Aim of the exercise - Word for word, set down every line of the entries below from the line with "vfov_deg: 14.7" to the line with "exposure_s: 1/143", including both, and no other line.

(Camera calibration parameters)
---+---
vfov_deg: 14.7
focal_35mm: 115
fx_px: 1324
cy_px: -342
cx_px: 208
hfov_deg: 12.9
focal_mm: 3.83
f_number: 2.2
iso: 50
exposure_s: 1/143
---+---
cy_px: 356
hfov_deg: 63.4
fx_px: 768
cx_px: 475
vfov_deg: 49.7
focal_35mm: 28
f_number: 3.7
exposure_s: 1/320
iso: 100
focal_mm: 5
---+---
Task response -
vfov_deg: 14.7
focal_35mm: 115
fx_px: 1324
cy_px: -342
cx_px: 208
hfov_deg: 12.9
focal_mm: 3.83
f_number: 2.2
iso: 50
exposure_s: 1/143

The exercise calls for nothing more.